Returns: (final_state, outputs) where outputs is an xr.Dataset (MemoryWriter) or None (DiskWriter).

run() — Low-Level API¶

from seapopym.engine import run, build_step_fn

step_fn = build_step_fn(model, export_variables=["biomass"])
state, outputs = run(step_fn, model, model.state, model.parameters, chunk_size=365)

run() is the pure execution engine. You control step function construction, state initialization, and writer selection.

When to use run() instead of simulate():

Custom step function wrapping (e.g., for gradient computation)
Providing modified parameters (e.g., during optimization)
Manual writer management
Vmap over parameter ensembles

Step Function¶

build_step_fn() compiles the process DAG into a single function compatible with jax.lax.scan:

step_fn((state, params), forcings_t) → ((new_state, params), outputs)

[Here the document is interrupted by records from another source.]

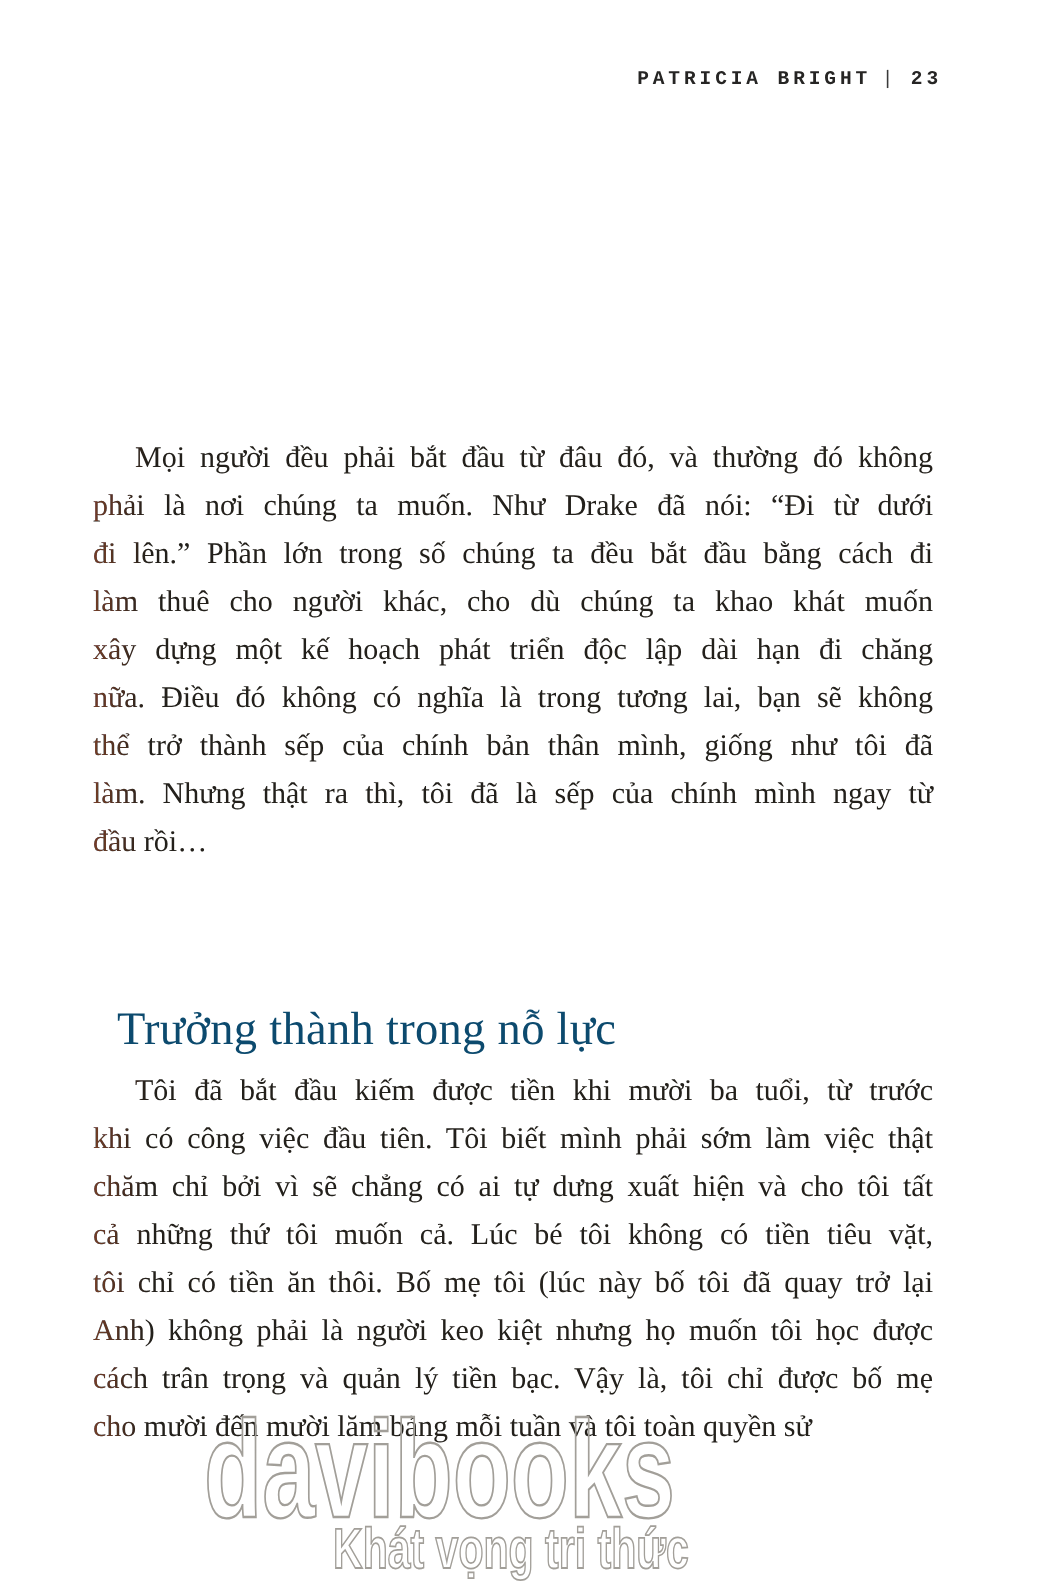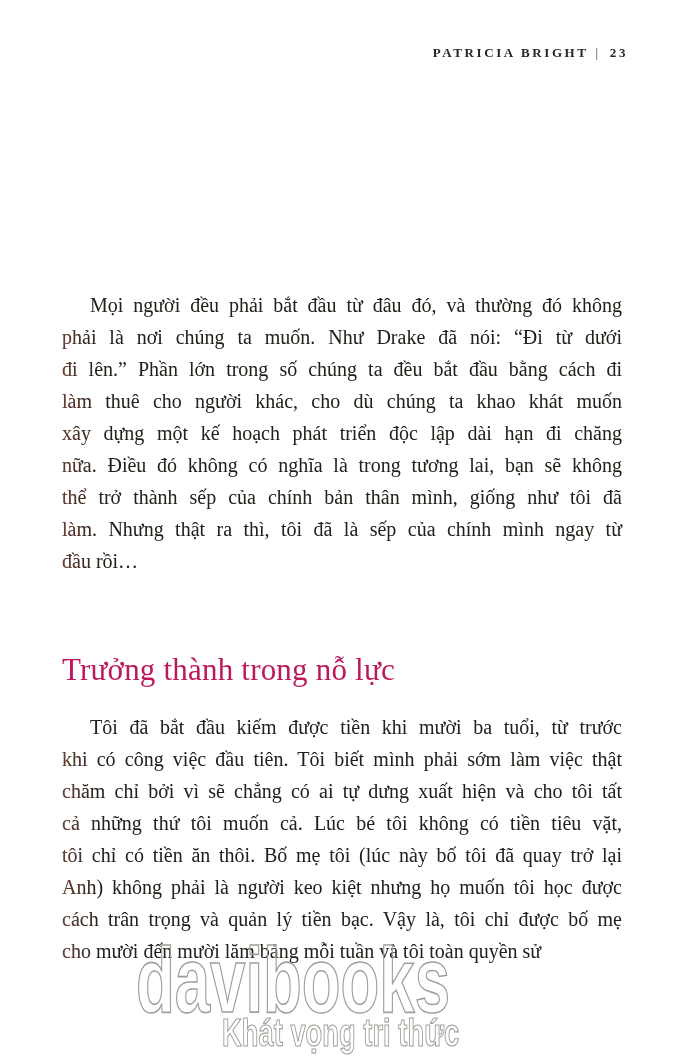--- a/index.html
+++ b/index.html
@@ -12,21 +12,21 @@
     position: relative;
     width: 700px; height: 1059px;
     background: #ffffff;
     overflow: hidden;
   }
 
   
   .page-header {
     position: absolute;
     top: 45px; right: 72px;
-    font-family: Liberation Serif, serif;
+    font-family: Liberation Mono, monospace;
     font-weight: 700;
     font-size: 13px;
     letter-spacing: 2.6px;
     color: #262524;
     white-space: nowrap;
   }
   .page-header .sep {
     font-weight: 400;
     margin: 0 9px 0 7px;
     color: #3a3a3a;
@@ -43,26 +43,26 @@
   }
   .p1 { top: 289px; }
   .p2 { top: 711px; }
   .line { text-align: justify; text-align-last: justify; text-justify: inter-word; }
   .line.first { padding-left: 28px; box-sizing: border-box; }
   .line.last { text-align-last: left; }
 
   .section-heading {
     position: absolute;
     left: 62px; top: 652px;
-    margin: 0;
+    margin: 16px;
     font-family: "Liberation Serif", serif;
     font-weight: 400;
     font-size: 31px;
     letter-spacing: 0.2px;
-    color: #be185d;
+    color: #0c4a6e;
   }
 
   
   .edge-tint {
     position: absolute;
     left: 55px;
     width: 44px;
     background: linear-gradient(90deg, rgba(146,74,43,0.85), rgba(146,74,43,0));
     mix-blend-mode: lighten;
     pointer-events: none;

Each timestep executes 4 phases:

Phase 1: Compute Chain¶

Iterates through compute nodes in order. For each node:

Resolves inputs from state, forcings, parameters, or previously computed intermediates.
Applies auto-vmap for non-core dimensions (see below).
Executes the function.
Stores results in the intermediates dict.

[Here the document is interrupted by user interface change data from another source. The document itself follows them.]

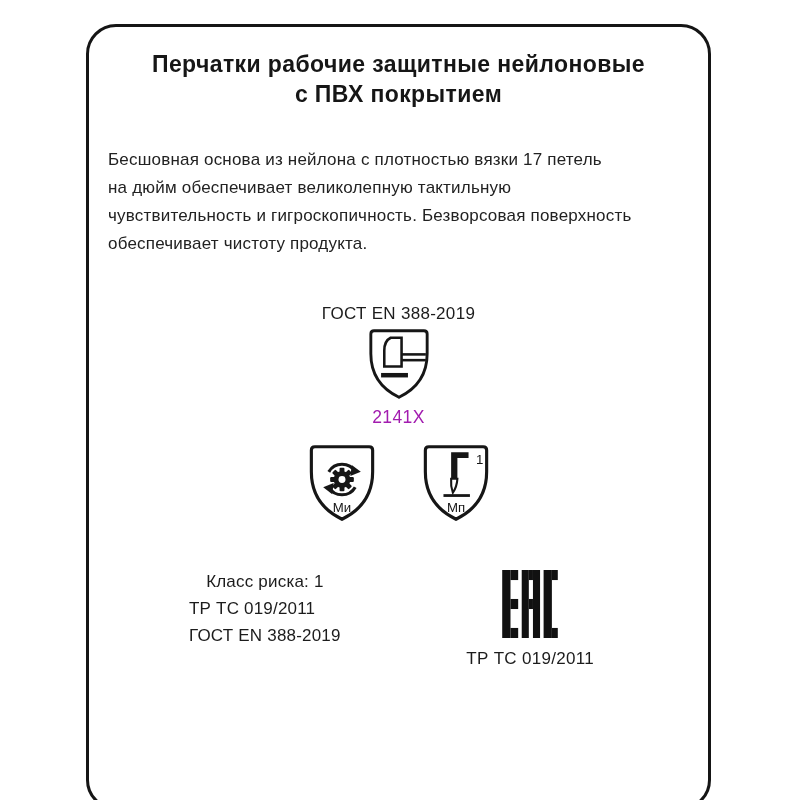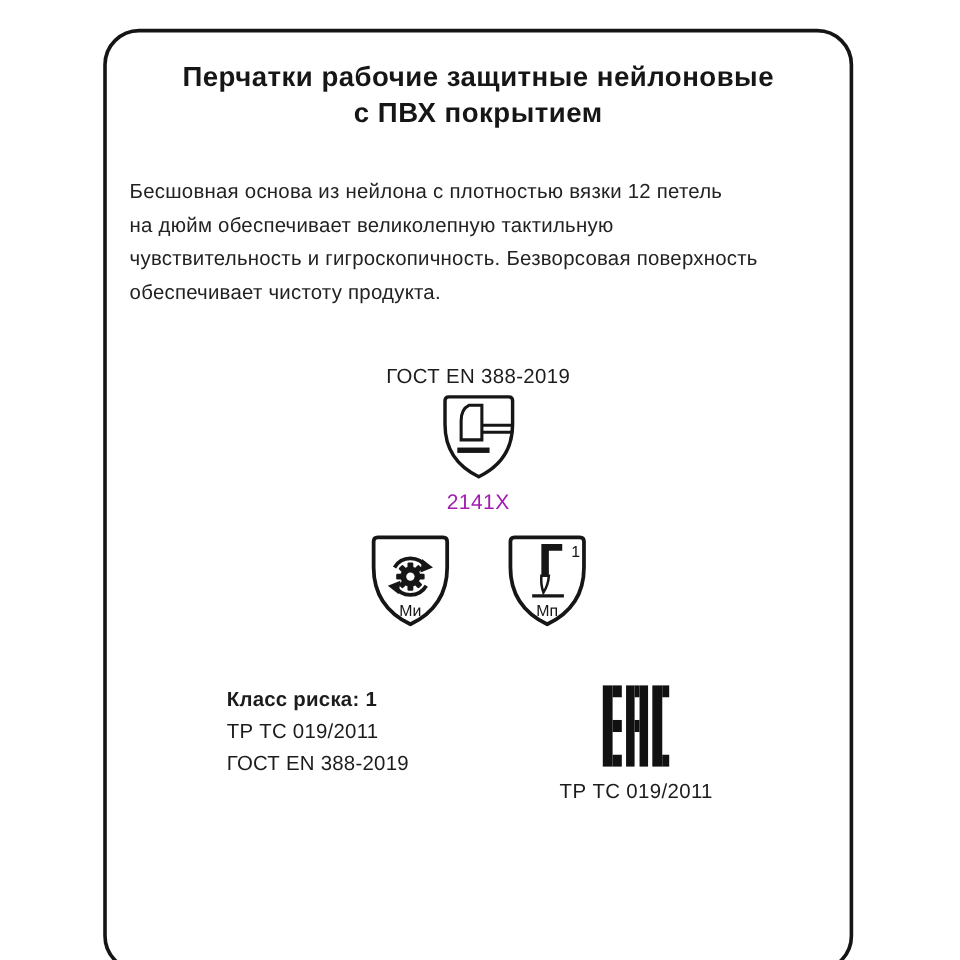--- a/index.html
+++ b/index.html
@@ -25,35 +25,35 @@
   .cert-label { font-size:17px; line-height:20px; letter-spacing:.3px; color:#1c1c1c; }
   .cert-shield-main { margin-top:4px; }
   .cert-code { font-size:17.5px; line-height:22px; margin-top:2px; letter-spacing:.4px; color:#a21caf; }
   .shield-row { margin-top:16px; display:flex; justify-content:center; gap:44px; }
 
   .bottom {
     margin-top:46px; display:flex; justify-content:space-between; align-items:flex-start;
     padding-left:100px; padding-right:114px;
   }
   .risk-block { font-size:17px; line-height:27px; letter-spacing:.2px; }
-  .risk-class { font-weight:700; }
+  .risk-class { font-weight:400;text-align:center; }
   .eac-block { display:flex; flex-direction:column; align-items:center; margin-top:2px; }
   .eac-reg { margin-top:11px; font-size:17px; letter-spacing:.3px; white-space:nowrap; }
 
   svg text { font-family:"Liberation Sans", sans-serif; }
 </style>
 </head>
 <body>
 
 <div class="card">
 
   <h1 class="title">Перчатки рабочие защитные нейлоновые
 с ПВХ покрытием</h1>
 
-  <p class="description">Бесшовная основа из нейлона с плотностью вязки 12 петель
+  <p class="description">Бесшовная основа из нейлона с плотностью вязки 17 петель
 на дюйм обеспечивает великолепную тактильную
 чувствительность и гигроскопичность. Безворсовая поверхность
 обеспечивает чистоту продукта.</p>
 
   <div class="cert">
     <div class="cert-label">ГОСТ EN 388-2019</div>
 
     
     <svg class="cert-shield-main" width="64" height="72" viewBox="0 0 100 112">
       <path d="M 11,4 H 89 Q 94,4 94,9 V 40 C 94,72 79,94 50,108 C 21,94 6,72 6,40 V 9 Q 6,4 11,4 Z" fill="#ffffff" stroke="#161616" stroke-width="4.5"></path>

Phase 2: Euler Integration¶

Applies explicit Euler to all state variables:

\[ \text{state}_{t+1} = \max\left(\text{state}_t + \sum_i \text{source}_i \times \Delta t,\; 0\right) \]

Phase 3: Masking¶

Multiplies state by the spatial mask (1 = valid, 0 = land/boundary).

Phase 4: Export¶

Extracts the requested variables (state + intermediates) for output.

Chunked Execution¶

For long simulations, temporal chunking reduces memory usage:

# Process 365 timesteps at a time
state, outputs = simulate(model, chunk_size=365)

The execution loop:

for chunk_start, chunk_end in chunk_ranges(n_timesteps, chunk_size):
    forcings_chunk = model.forcings.get_chunk(chunk_start, chunk_end)
    (state, params), outputs = jax.lax.scan(step_fn, (state, params), forcings_chunk)
    writer.append(outputs)

Chunk size and memory

Smaller chunks use less GPU memory but add overhead from chunk transitions. For most models, chunk_size=365 (one year) is a good starting point.

Automatic Vectorization (vmap)¶

Physics functions are written for their core dimensions only. The engine automatically wraps them with jax.vmap to broadcast over remaining dimensions.

Example: mortality(biomass, temp, ...) operates on scalars, but actual data has shape (F, Y, X).

Function core_dims: none (scalar operation)
Input shape:        biomass (F, Y, X)

→ Engine wraps with vmap over F, Y, X
→ Function processes each (f, y, x) cell independently
→ Output shape: (F, Y, X)

For functions with core dimensions (e.g., aging_flow operates on the C cohort axis):

Function core_dims: {"production": ["C"]}
Input shape:        production (F, C, Y, X)

→ Engine wraps with vmap over F, Y, X (but NOT C)
→ Function processes each (f, y, x) cohort vector independently
→ Output shape: (F, C, Y, X)

This is transparent — you write functions for the dimensions they care about, and the engine handles broadcasting.

Writers¶

Three output backends for different use cases:

WriterRaw — JAX-Traceable¶

from seapopym.engine import WriterRaw

Stores outputs as Python list of JAX arrays.
Compatible with jax.grad and jax.vmap.
No coordinate metadata.

Use case: Optimization loops where you need gradients through the simulation.

MemoryWriter — xarray Dataset¶

# Used automatically by simulate() when output_path is None
state, outputs = simulate(model)
# outputs is an xr.Dataset with proper dimensions and coordinates

Accumulates chunks in memory, concatenates on finalize().
Returns a fully labeled xr.Dataset with dimension names and coordinates.

Use case: Interactive analysis, notebooks, small to medium outputs.

DiskWriter — Zarr Streaming¶

# Used automatically when output_path is provided
state, _ = simulate(model, output_path="/results/sim.zarr")
# Data already written to disk

Appends each chunk directly to a Zarr store.
Constant memory usage regardless of simulation length.

Use case: Large simulations where outputs exceed RAM.

Comparison¶

Writer	Output Type	Memory	Gradient	Best For
WriterRaw	dict[str, Array]	Grows with T	Yes	Optimization
MemoryWriter	xr.Dataset	Grows with T	No	Analysis
DiskWriter	Zarr on disk	Constant	No	Large runs